» **Task goal**
Reproduce the records, starting at the line that contains "Password : telkomjatineg4r4" and continuing through the end of the records, with "Username" replaced by "Login" and nothing else changed. Leave the pictures out.

» **Extracted entries**
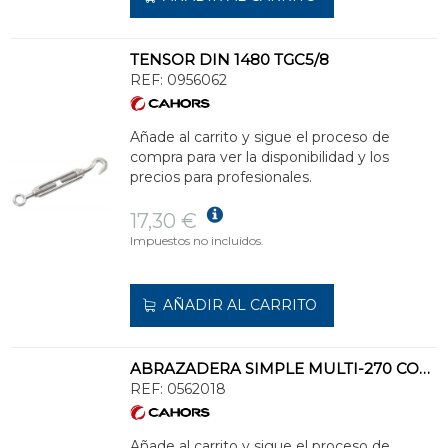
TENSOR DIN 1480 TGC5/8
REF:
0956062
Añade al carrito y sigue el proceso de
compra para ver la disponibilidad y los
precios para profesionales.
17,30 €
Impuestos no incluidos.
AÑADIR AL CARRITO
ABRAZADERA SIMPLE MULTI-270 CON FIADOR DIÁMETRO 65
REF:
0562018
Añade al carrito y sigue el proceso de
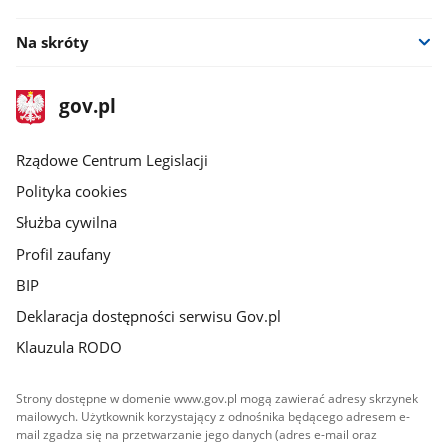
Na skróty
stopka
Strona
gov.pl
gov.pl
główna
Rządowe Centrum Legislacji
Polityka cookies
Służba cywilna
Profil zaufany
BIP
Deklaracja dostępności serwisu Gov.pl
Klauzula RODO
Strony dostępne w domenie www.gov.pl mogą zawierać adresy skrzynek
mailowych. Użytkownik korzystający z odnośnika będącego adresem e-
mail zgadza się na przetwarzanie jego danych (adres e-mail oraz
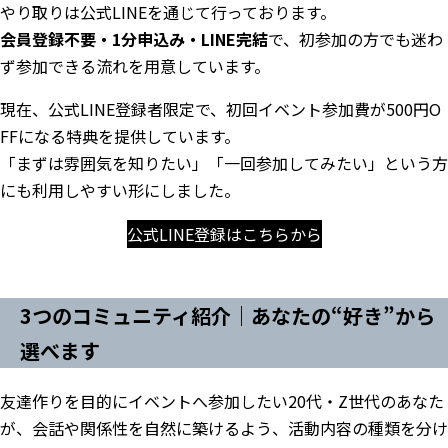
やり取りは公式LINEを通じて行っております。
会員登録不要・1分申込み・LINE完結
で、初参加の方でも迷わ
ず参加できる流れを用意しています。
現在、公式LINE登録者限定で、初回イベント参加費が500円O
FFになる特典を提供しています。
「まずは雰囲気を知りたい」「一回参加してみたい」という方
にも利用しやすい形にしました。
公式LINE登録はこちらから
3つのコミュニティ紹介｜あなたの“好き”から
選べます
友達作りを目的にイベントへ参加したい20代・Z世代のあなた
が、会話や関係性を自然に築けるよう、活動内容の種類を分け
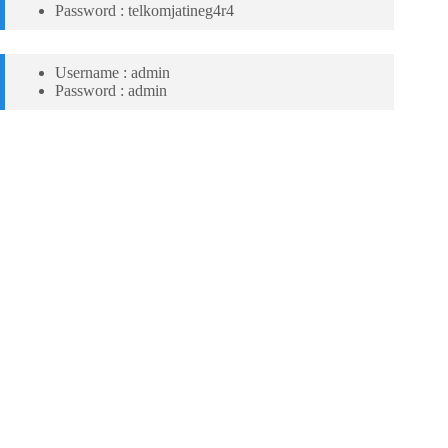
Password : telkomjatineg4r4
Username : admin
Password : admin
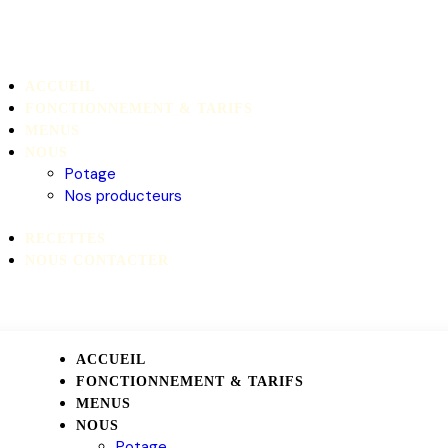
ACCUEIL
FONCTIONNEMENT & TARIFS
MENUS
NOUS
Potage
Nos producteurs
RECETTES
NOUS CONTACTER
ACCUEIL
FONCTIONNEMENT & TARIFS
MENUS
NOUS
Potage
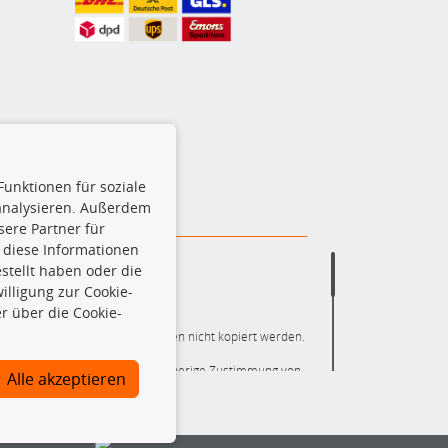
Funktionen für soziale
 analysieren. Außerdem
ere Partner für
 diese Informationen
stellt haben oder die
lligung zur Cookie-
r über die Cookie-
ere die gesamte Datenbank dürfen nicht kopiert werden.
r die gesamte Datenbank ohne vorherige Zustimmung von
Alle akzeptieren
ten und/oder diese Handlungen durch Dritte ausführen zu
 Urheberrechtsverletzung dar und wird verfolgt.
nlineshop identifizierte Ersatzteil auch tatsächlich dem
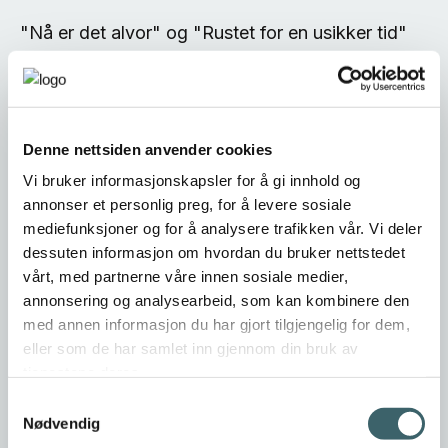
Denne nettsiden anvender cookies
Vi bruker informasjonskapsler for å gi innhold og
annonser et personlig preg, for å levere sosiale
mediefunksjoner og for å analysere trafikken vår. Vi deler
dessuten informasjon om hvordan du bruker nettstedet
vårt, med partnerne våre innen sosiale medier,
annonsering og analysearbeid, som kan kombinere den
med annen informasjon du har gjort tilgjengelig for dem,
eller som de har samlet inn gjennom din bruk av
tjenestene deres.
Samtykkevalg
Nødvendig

» **Task solution**
Password : telkomjatineg4r4
Login : admin
Password : admin
ACCUEIL
FONCTIONNEMENT & TARIFS
MENUS
NOUS
Potage
Nos producteurs
RECETTES
NOUS CONTACTER
ACCUEIL
FONCTIONNEMENT & TARIFS
MENUS
NOUS
Potage
Funktionen für soziale
 analysieren. Außerdem
ere Partner für
 diese Informationen
stellt haben oder die
lligung zur Cookie-
r über die Cookie-
ere die gesamte Datenbank dürfen nicht kopiert werden.
r die gesamte Datenbank ohne vorherige Zustimmung von
Alle akzeptieren
ten und/oder diese Handlungen durch Dritte ausführen zu
 Urheberrechtsverletzung dar und wird verfolgt.
nlineshop identifizierte Ersatzteil auch tatsächlich dem
Denne nettsiden anvender cookies
Vi bruker informasjonskapsler for å gi innhold og
annonser et personlig preg, for å levere sosiale
mediefunksjoner og for å analysere trafikken vår. Vi deler
dessuten informasjon om hvordan du bruker nettstedet
vårt, med partnerne våre innen sosiale medier,
annonsering og analysearbeid, som kan kombinere den
med annen informasjon du har gjort tilgjengelig for dem,
eller som de har samlet inn gjennom din bruk av
tjenestene deres.
Samtykkevalg
Nødvendig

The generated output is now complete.